Despite some improvements in the security situation, attacks and sabotages of oil pipelines remain a serious concern, and will hamper the government’s plans to increase oil production to generate greater revenue. It is estimated that in 2012 Yemen lost $1 billion in oil exports due to attacks on pipelines. Given the present political landscape, at best the government will be able to restore oil production to the pre-crisis level, but the oil sector continues to face rapid decline as the country is running out of oil. Currently, Yemen produces around 200,000 barrels of oil per day, and production has been declining steadily over the years. With the decline in oil reserves and other challenges, including poor infrastructure and highly restrictive business regulations, the prospects for high growth in Yemen are limited.   

The planning and finance ministries are working with multilateral institutions, including the Islamic Development Bank, the United Nations, the European Union, and the World Bank, on a two-year Transition and Stabilization Plan (TPSD) that was agreed upon in August 2012 to revive the economy. But even if the political situation improved markedly, the short-term priority should be to ensure that ordinary Yemenis benefit from economic gains. To prevent another uprising, the inflow of aid should be used to transform the economy and improve the living standards of the population. The transitional government can begin this process by addressing several key areas.

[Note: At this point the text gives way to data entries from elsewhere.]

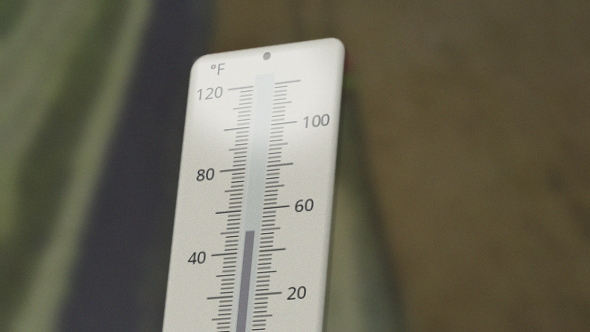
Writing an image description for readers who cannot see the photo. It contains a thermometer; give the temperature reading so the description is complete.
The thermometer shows 50 °F
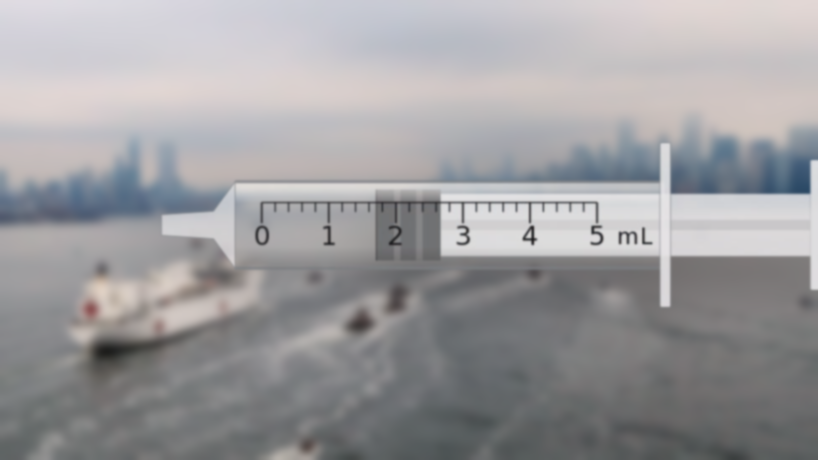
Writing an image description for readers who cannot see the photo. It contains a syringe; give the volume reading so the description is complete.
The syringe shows 1.7 mL
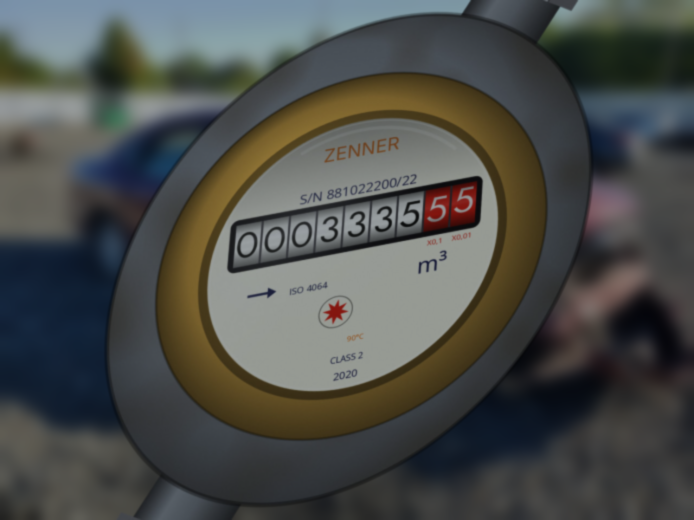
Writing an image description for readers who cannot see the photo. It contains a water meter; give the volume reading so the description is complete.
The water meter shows 3335.55 m³
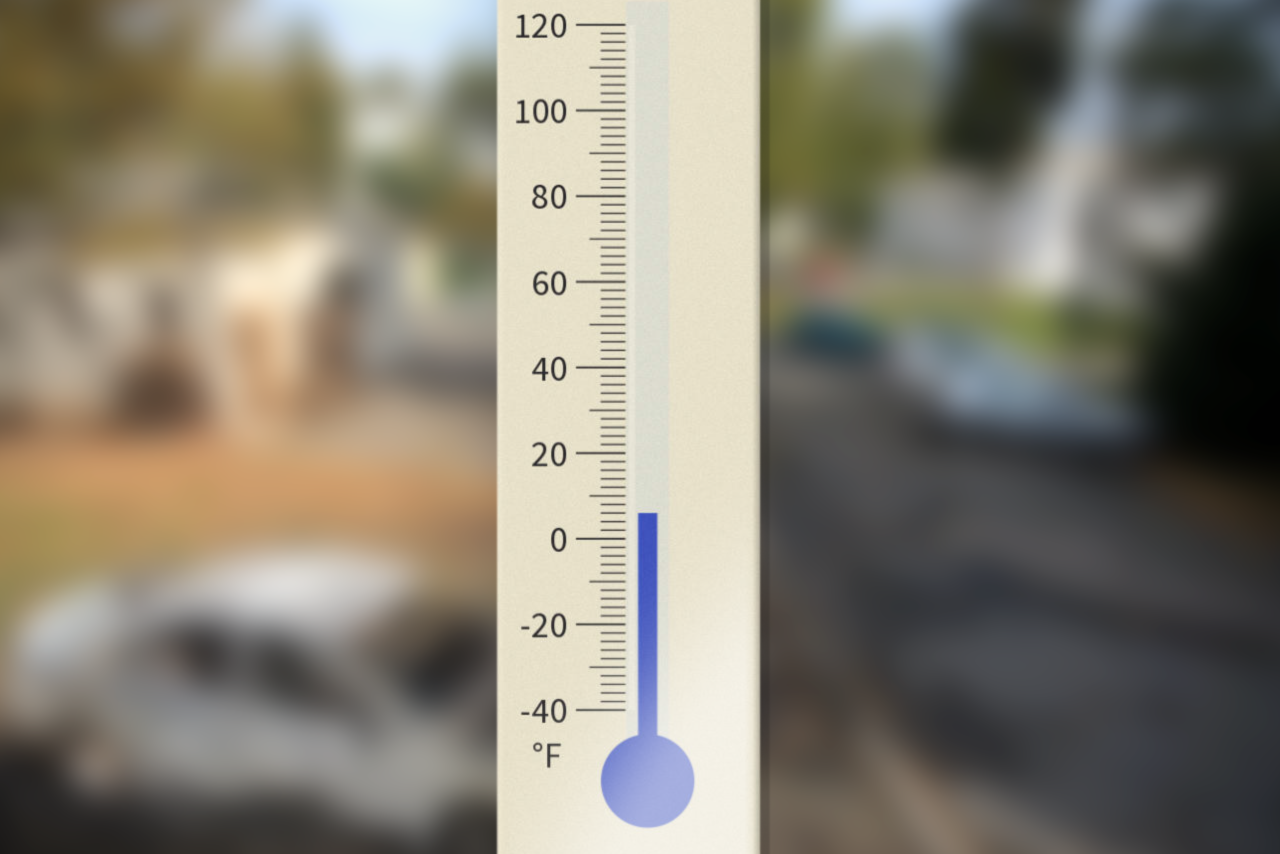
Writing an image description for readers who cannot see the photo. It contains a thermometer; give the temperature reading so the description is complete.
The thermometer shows 6 °F
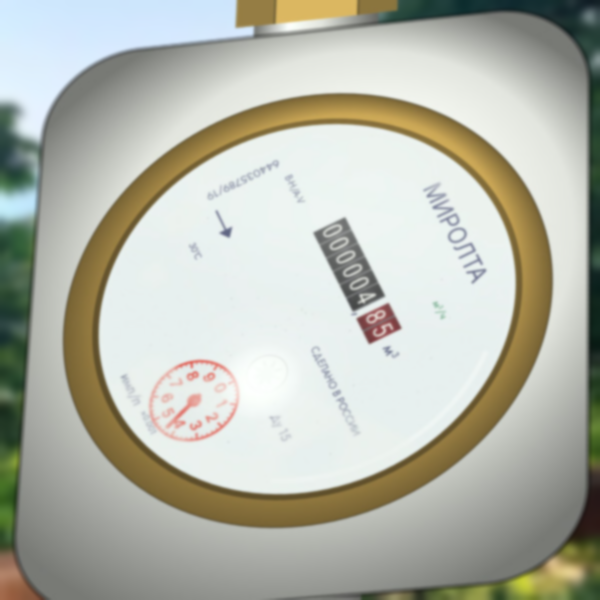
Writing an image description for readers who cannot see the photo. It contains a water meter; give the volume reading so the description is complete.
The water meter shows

First, the government must deal with unemployment. According to official estimates, the unemployment rate is anywhere between 25 to 40 percent, and as high as 60 percent for the youth. The World Bank has estimated that in 2011, about 55 percent of the population was unemployed. The situation is complicated further by stringent labor restrictions being imposed by the Gulf countries which would result in higher unemployment and lower remittances if workers are repatriated. For example, it is estimated that there are some 2 million Yemenis working in Saudi Arabia, and Riyadh just imposed new regulations forcing more than 200,000 Yemenis to return. Addressing this unemployment challenge will require an innovative strategy that includes vocational training, improvements in the education system, and creating employment opportunities in the private sector. According to the World Bank, more than 97 percent of firms in Yemen are small and medium-sized enterprises employing less than 25 workers. Encouraging more of these firms to invest and expand by developing the required infrastructure and easing business regulations will create productive jobs and put the economy on a higher growth trajectory.

Second, to boost economic growth there is a need to restructure public expenditures and generate fiscal revenues from non-hydrocarbon sources. On January 23, 2013 the Yemeni parliament approved a $12.9 billion budget for 2013, the largest in the country’s history. It is notable that 50 percent of total government spending was allocated to energy subsidies and wages, while expenditures on social services and cash transfers to the poor were cut. Since energy subsidies account for a large share of expenditure, it is essential—and urgent—that the government undertakes subsidy reforms to free up fiscal space necessary for investment in the economy. 

Finally, there is a need to implement planned structural reforms and develop the country’s economic infrastructure to attract foreign direct investment. Yemen is currently at a crossroads and the transitional government has an opportunity to change the status quo of an oil- and donor-dependent economy by adopting a more market-oriented approach to liberalizing and diversifying the economy. The current model of dependency on declining oil revenues, workers’ remittances, and donor financing is not feasible in the long-run. Yemen has to develop other sources of growth and revenues if it is to make significant progress. What these will be is Yemen’s economic quandary.